Set tasks:
**1.** Please quote, word for word, the part of the IAS 21 summary that opens with the words containing "Foreign operation: A" and closes with "that of the reporting enterprise.".
**2.** Rewrite the part of the entries that opens with their first line and closes with the line containing "103L206 101L203 117L196", changing "Coordinate frame" to "Coordinate space" and keeping everything else the same. Return only those lines.

Quoted passage:
--

IAS-21 - The effects of changes in foreign exchange rates (Revised Dec 2003)
Objective of IAS 21
The objective of IAS 21 is to prescribe the accounting treatment for foreign currency transactions and the translation of the financial statements of foreign operations.
Key Definitions [IAS 21.7-8]
Foreign currency transaction: A transaction denominated or settlable in a foreign currency.
Foreign operation: A subsidiary, associate, joint venture, or branch whose activities are based in a country other than that of the reporting enterprise.
Foreign entity: A foreign operation whose activities are not integral to those of the reporting enterprise.
Foreign Currency Transactions
A foreign currency transaction should be recorded initially at the rate of exchange at the date of the transaction (use of averages is permitted if they are a reasonable approximation of actual). [IAS 21.9]
At each subsequent balance sheet date, foreign currency monetary amounts should be reported using the closing rate and non-monetary items should be reported using the exchange rate at the date of the transaction (where the item is carried at historical cost) or at the rate that existed when the values were determined ( for non-monetary items carried at fair value). [IAS 21.11]
Differences arising on the settlement or on the retranslation of monetary items at rates different to those at which they were originally recorded should be dealt with as income/expense in the period in which they arise. [IAS 21.15] An exception is allowed when there has been a severe devaluation of a currency against which there is no practical means of hedging, affecting liabilities which cannot be settled and which arise directly from the recent acquisition of an asset invoiced in a foreign currency. In such circumstances, the difference may be added to the carrying amount of the related asset, provided that the resultant amount does not exceed the recoverable amount of the asset. Capitalisation of exchange losses in these circumstances is an allowed alternative, not a requirement. [IAS 21.21]
The exception arising in the case of a severe devaluation of a currency can only be applied where the relevant liabilities could not have been settled and it was impracticable to hedge them prior to the severe devaluation or depreciation of the reporting currency. These circumstances are expected to occur very rarely. [SIC 11]
Differences arising on a monetary item that, in substance, forms part of an investment in a foreign entity (settlement neither planned nor likely to occur) should be recognised in equity until the disposal of the net investment, at which time they should be recognised as income/expense. [IAS 21.17]
Differences arising on a foreign currency liability accounted for as a hedge of an enterprise's net investment in a foreign entity should be recognised in equity until the disposal of the investment, at which time they should be recognised as income/expense. [IAS 21.19]
Translation of Financial Statements of Foreign Operations
The financial statements of foreign operations that are integral to the operations of the reporting enterprise should be translated using the temporal method (that is, as if all of the transactions had been entered into by the reporting enterprise itself). Translation adjustments are included in net income. [IAS 21.27]
The financial statements of self-sustaining (non-integral) foreign entities are translated as follows: [IAS 21.30]
- assets and liabilities are translated at the closing rate;
- income and expenses are translated at the rates ruling at the date of the transaction (use of averages acceptable), except when the entity reports in the currency of a hyperinflationary economy, when the closing rate should be used;
- translation adjustments are reported as a separate component of shareholders' equity; and
- the amount of the exchange differences previously deferred should be recognised as income or expense in the period in which any gain or loss on disposal of the entity is recognised.

--

Data records:
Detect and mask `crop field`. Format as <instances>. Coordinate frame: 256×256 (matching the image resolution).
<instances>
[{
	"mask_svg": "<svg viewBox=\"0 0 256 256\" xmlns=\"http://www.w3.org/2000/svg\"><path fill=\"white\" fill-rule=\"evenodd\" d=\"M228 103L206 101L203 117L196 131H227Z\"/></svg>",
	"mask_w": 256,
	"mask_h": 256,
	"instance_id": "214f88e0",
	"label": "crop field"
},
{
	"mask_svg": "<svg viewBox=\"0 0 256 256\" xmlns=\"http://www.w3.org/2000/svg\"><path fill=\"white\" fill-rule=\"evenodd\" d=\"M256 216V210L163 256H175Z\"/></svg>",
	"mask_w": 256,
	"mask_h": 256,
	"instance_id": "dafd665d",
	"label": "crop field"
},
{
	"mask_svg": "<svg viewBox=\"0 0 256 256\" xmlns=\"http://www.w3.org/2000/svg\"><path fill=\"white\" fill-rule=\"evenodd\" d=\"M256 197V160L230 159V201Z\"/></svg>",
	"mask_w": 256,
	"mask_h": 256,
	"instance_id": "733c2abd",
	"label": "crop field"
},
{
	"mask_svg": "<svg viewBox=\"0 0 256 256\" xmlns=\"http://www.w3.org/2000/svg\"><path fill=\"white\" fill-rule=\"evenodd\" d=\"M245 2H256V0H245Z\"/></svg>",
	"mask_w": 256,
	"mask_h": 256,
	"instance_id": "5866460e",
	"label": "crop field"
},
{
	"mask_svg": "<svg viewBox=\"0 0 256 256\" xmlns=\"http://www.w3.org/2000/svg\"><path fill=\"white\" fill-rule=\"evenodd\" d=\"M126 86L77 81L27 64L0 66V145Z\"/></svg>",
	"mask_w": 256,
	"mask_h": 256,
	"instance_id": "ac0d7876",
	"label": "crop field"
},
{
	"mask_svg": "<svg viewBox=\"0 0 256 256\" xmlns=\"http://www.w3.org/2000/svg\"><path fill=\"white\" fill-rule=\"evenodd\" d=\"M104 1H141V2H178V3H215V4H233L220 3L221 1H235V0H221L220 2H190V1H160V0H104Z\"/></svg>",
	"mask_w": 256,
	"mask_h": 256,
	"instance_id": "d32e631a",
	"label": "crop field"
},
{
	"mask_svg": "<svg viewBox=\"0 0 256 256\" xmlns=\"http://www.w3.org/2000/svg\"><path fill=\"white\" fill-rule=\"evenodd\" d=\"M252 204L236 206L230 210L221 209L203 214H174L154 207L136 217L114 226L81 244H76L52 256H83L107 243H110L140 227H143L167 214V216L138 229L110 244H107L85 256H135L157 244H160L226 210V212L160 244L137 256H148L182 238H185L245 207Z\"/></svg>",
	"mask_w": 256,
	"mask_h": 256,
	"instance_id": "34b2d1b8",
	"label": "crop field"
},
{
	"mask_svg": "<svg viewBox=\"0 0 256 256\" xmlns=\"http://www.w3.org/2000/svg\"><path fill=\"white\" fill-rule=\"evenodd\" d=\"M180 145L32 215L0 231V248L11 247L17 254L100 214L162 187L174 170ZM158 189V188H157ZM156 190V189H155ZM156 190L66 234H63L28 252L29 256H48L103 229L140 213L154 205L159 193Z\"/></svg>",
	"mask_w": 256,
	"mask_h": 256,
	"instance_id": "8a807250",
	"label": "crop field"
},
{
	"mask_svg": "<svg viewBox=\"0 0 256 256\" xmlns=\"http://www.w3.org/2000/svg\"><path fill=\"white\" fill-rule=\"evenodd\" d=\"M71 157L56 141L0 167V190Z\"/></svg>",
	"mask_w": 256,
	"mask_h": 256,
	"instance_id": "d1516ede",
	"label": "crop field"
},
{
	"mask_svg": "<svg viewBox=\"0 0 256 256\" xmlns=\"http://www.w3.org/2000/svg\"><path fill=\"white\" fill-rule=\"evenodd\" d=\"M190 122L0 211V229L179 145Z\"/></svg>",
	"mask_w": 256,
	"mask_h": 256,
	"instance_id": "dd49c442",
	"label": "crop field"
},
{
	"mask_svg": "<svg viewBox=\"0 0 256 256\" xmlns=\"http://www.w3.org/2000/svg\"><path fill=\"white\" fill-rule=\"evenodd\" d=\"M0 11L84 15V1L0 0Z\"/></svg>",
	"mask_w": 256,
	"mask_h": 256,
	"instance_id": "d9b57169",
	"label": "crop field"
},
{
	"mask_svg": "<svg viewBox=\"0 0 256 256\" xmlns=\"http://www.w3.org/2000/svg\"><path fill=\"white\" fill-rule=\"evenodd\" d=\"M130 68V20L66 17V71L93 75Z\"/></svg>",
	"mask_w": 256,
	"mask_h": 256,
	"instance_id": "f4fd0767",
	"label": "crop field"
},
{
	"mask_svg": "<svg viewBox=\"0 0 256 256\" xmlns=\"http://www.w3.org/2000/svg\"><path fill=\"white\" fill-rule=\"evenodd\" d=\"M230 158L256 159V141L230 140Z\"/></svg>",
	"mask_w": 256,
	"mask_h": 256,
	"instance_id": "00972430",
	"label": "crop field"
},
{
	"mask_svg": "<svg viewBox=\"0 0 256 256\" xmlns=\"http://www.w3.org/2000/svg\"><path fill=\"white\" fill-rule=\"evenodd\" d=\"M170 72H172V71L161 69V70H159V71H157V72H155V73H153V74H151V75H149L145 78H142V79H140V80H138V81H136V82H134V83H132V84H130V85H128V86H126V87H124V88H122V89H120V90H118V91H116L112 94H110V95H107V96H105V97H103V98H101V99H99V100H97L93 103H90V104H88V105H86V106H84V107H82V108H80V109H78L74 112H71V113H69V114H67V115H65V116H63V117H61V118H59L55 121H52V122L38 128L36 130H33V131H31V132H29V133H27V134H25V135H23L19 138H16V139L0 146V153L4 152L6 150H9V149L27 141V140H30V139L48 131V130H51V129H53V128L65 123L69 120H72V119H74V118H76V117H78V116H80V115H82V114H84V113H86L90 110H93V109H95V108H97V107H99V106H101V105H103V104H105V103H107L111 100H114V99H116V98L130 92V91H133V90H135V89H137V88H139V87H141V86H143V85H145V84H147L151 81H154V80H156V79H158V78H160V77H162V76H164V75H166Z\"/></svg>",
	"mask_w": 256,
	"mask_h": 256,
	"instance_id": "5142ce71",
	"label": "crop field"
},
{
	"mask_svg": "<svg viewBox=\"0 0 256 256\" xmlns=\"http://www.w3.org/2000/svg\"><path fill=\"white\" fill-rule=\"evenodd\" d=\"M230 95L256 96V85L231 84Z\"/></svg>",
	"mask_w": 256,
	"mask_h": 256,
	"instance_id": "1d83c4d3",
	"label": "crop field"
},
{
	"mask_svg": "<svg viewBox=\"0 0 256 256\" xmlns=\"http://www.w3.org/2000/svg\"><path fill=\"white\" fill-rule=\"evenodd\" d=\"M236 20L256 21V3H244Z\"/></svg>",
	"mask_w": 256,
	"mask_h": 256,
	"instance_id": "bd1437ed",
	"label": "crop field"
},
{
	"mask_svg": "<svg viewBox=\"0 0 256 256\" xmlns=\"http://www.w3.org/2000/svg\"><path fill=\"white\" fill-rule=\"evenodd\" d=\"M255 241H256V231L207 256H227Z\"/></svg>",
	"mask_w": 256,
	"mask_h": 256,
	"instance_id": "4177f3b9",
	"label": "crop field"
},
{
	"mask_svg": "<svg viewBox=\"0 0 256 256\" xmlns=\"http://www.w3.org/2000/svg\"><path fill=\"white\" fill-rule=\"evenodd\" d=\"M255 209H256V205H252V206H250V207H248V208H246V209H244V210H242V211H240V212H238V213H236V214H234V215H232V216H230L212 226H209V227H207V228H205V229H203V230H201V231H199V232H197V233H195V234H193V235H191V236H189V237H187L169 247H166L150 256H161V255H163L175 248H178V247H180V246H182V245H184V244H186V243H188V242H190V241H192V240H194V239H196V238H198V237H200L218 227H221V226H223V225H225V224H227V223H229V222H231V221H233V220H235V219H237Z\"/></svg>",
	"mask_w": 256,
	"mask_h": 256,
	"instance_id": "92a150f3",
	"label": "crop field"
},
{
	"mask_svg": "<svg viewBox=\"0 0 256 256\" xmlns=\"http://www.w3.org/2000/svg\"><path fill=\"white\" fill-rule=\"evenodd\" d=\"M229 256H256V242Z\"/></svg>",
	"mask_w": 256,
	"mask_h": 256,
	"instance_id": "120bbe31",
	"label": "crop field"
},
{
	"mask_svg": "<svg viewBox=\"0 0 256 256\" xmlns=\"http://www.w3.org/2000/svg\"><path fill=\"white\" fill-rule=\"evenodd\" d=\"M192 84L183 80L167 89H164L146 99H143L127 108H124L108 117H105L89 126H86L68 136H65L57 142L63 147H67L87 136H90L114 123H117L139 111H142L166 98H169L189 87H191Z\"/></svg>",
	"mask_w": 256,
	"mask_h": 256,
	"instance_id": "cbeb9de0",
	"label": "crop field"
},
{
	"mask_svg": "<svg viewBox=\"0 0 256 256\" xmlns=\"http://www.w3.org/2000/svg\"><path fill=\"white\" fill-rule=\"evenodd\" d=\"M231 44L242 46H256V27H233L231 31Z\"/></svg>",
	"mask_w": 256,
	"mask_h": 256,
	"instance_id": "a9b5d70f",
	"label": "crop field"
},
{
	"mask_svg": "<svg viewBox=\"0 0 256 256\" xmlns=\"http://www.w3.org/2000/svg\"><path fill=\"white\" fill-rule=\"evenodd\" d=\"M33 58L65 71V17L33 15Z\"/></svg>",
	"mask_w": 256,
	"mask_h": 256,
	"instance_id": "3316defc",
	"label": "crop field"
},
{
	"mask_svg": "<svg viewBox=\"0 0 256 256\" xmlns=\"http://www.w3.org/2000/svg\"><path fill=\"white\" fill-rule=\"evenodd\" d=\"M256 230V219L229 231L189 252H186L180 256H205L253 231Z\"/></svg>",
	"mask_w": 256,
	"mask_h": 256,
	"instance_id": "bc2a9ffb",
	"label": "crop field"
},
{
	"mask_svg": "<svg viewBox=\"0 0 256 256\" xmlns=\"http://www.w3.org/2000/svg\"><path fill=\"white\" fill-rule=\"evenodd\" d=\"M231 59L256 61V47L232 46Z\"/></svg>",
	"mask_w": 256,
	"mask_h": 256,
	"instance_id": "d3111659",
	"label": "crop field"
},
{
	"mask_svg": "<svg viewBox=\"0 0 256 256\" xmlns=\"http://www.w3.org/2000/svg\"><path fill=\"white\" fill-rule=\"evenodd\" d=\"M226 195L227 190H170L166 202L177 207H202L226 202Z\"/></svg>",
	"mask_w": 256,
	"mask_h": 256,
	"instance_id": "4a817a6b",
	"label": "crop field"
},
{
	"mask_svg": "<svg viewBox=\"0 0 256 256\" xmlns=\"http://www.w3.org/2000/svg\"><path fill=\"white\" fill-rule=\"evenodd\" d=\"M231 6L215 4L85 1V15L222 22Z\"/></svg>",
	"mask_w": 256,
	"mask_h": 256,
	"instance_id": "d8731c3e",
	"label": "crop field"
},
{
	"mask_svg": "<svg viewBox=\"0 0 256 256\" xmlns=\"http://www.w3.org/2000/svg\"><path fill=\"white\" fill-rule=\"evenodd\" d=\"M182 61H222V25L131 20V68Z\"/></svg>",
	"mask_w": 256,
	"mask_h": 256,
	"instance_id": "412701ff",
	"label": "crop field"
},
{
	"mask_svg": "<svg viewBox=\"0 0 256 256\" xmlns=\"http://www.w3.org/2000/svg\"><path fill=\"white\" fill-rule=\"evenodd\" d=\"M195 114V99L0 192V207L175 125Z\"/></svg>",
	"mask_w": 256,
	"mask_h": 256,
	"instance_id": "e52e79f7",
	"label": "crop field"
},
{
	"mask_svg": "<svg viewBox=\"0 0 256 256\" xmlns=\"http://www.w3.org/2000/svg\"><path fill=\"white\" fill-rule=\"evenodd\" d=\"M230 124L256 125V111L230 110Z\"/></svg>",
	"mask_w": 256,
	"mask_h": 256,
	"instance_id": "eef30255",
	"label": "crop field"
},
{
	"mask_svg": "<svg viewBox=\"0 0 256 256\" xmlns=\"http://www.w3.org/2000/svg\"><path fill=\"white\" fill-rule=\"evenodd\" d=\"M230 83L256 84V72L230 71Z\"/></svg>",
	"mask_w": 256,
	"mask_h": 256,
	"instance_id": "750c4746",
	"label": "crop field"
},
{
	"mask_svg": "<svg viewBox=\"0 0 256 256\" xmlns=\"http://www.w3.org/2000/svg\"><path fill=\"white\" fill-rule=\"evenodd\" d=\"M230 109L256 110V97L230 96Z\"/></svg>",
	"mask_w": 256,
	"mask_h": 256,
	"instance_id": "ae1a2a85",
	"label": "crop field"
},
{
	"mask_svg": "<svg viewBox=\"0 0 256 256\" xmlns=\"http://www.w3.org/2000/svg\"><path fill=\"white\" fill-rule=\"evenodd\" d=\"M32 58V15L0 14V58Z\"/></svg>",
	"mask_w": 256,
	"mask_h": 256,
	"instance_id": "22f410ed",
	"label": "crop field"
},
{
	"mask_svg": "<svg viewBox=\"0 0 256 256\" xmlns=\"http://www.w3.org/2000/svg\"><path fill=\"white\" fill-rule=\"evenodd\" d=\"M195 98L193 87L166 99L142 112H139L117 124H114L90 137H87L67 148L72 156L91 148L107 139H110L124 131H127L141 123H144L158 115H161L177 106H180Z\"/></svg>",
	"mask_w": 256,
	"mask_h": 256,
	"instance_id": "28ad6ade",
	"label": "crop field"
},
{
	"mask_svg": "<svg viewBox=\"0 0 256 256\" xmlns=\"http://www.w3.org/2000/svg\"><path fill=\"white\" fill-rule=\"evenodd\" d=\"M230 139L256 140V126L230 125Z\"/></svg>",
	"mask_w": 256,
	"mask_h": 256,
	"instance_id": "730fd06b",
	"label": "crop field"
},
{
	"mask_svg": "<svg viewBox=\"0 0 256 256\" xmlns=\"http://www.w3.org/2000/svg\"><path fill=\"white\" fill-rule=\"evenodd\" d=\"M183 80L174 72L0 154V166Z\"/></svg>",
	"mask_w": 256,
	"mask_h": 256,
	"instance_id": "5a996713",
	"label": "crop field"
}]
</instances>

--

Solved tasks:
**1.**
Foreign operation: A subsidiary, associate, joint venture, or branch whose activities are based in a country other than that of the reporting enterprise.

**2.**
Detect and mask `crop field`. Format as <instances>. Coordinate space: 256×256 (matching the image resolution).
<instances>
[{
	"mask_svg": "<svg viewBox=\"0 0 256 256\" xmlns=\"http://www.w3.org/2000/svg\"><path fill=\"white\" fill-rule=\"evenodd\" d=\"M228 103L206 101L203 117L196 131H227Z\"/></svg>",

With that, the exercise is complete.